The term is over halfway over. Summer registration has begun and some classes are already filled. There’s a table in the Park Blocks looking for student employees for summer. So which one do you chose: a summer job or summer classes? Or is it possible to do both?
I’m personally struggling with the choice between a summer internship and taking summer courses. If my application gets accepted, the internship would want me to work three days per week, 9 a.m.–6 p.m., beginning mid-June and going through mid-September. On the other hand, I would love to finish my Spanish requirements. If hired, I would ideally be able to do both. But is it responsible of me to ask to come in around 11 a.m. for the first four weeks of a three-month internship?
A common conflict students come up against with any four-year college is finding the money to pay for school. The way schools schedule classes can make it impossible to graduate in four years, meaning more money out of your pocket. Portland State offers a four-year degree guarantee, but not every student knows what he or she wants to major in when they come to school. Students often change their degree multiple times, making it difficult to graduate in four years. Summer classes can be helpful when trying to graduate early.

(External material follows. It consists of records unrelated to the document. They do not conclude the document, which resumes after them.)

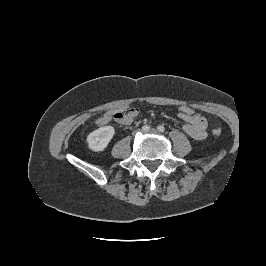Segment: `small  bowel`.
I'll return each mask as SVG.
<instances>
[{
    "label": "small bowel",
    "instance_id": "c3829d8e",
    "mask_svg": "<svg viewBox=\"0 0 266 266\" xmlns=\"http://www.w3.org/2000/svg\"><path fill=\"white\" fill-rule=\"evenodd\" d=\"M134 117L128 123H131L138 115L139 110L133 108ZM112 118V112H105L97 120L99 126L106 125ZM178 119L183 122V130L194 140H203L207 137V120L200 114L188 117L182 114H178Z\"/></svg>",
    "mask_w": 266,
    "mask_h": 266
}]
</instances>
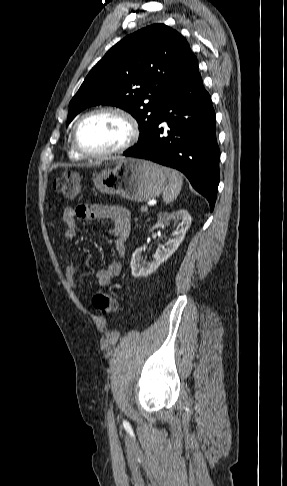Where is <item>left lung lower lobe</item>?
Instances as JSON below:
<instances>
[{
  "mask_svg": "<svg viewBox=\"0 0 287 486\" xmlns=\"http://www.w3.org/2000/svg\"><path fill=\"white\" fill-rule=\"evenodd\" d=\"M167 122L164 129L162 123ZM124 156L150 160L181 171L214 208L219 184L215 111L197 68L169 92L148 133Z\"/></svg>",
  "mask_w": 287,
  "mask_h": 486,
  "instance_id": "0a47b994",
  "label": "left lung lower lobe"
}]
</instances>
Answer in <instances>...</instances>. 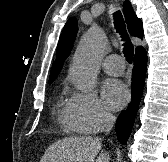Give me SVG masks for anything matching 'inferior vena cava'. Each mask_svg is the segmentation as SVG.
I'll return each instance as SVG.
<instances>
[{
  "mask_svg": "<svg viewBox=\"0 0 168 162\" xmlns=\"http://www.w3.org/2000/svg\"><path fill=\"white\" fill-rule=\"evenodd\" d=\"M116 121V117L111 113H105L103 115V130L106 134H108L114 126Z\"/></svg>",
  "mask_w": 168,
  "mask_h": 162,
  "instance_id": "602c4592",
  "label": "inferior vena cava"
}]
</instances>
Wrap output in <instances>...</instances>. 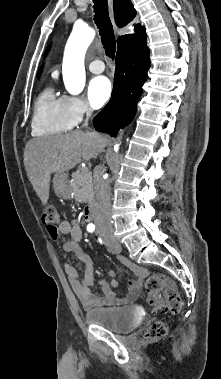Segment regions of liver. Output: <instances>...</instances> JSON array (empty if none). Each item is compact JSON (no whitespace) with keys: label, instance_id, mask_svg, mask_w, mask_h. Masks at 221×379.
I'll return each mask as SVG.
<instances>
[{"label":"liver","instance_id":"6515ba94","mask_svg":"<svg viewBox=\"0 0 221 379\" xmlns=\"http://www.w3.org/2000/svg\"><path fill=\"white\" fill-rule=\"evenodd\" d=\"M107 142L98 133L81 130L31 139L25 146L24 165L42 204L46 205L49 199L52 173L71 170L82 160L96 158Z\"/></svg>","mask_w":221,"mask_h":379}]
</instances>
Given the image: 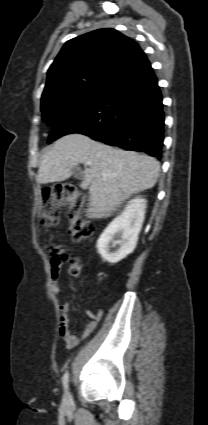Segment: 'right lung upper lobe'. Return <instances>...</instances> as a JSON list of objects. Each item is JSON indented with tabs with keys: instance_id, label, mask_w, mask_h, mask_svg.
<instances>
[{
	"instance_id": "obj_1",
	"label": "right lung upper lobe",
	"mask_w": 208,
	"mask_h": 425,
	"mask_svg": "<svg viewBox=\"0 0 208 425\" xmlns=\"http://www.w3.org/2000/svg\"><path fill=\"white\" fill-rule=\"evenodd\" d=\"M145 56L131 38L111 28L98 29L65 43L47 73L41 102L108 85Z\"/></svg>"
}]
</instances>
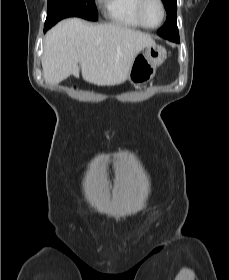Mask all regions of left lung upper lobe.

The world language courses are scheduled as follows for the summer: 101 and 201 (not all languages offer 200-level courses for summer) are offered June 22–July 12; 102 and 202 are offered July 13– Aug. 2; and 103 and 203 are offered Aug. 3rd–Aug. 23. The way I see it, there’s a pro and a con to this way of scheduling. The pro: in one summer you can finish what would normally take three terms. The con: you only have one choice of when to take the class in terms of dates. For instance, you can’t take Spanish 201 in August, only June.
Taking summer classes means finishing school sooner than the approximated time it might take if you only took classes during the rest of the year. You can finish a full course load in just two months. PSU offers more summer courses than any other school in Oregon, and College Choice rated PSU one of the 50 best colleges in America for summer school. But are enough courses being offered at convenient times to make it worth choosing a full course load rather than a summer job?
A summer job means hands-on experience. Something to put on a resume that shows one has an understanding about life outside of a classroom. This is something employers look for when hiring recent graduates, although the chance to finish school early by taking summer classes is always appealing.
Traditionally, the expected hours at a summer job aren’t flexible because it’s such a short amount of time, making it hard to juggle both a job and classes. A part-time internship often expects between 20 and 25 hours per week. Summer courses are typically 2 to 2.5 hours per day for six to eight weeks. If the class you’re trying to take is from 1 p.m. to 3:40 p.m., that seems pretty inconsiderate to your employer to ask for a few hours off in the middle of the day.
Creating a balance between school, work and a social life is hard enough. Making the choice between one and the other is even trickier. If you don’t get the job you are hoping for, it can make your decision easy. And taking summer classes is a great way to earn your degree faster and get ahead in the field you want to work in. But if you do decide to apply for a job and you get it, passing that up doesn’t seem like a good career choice either.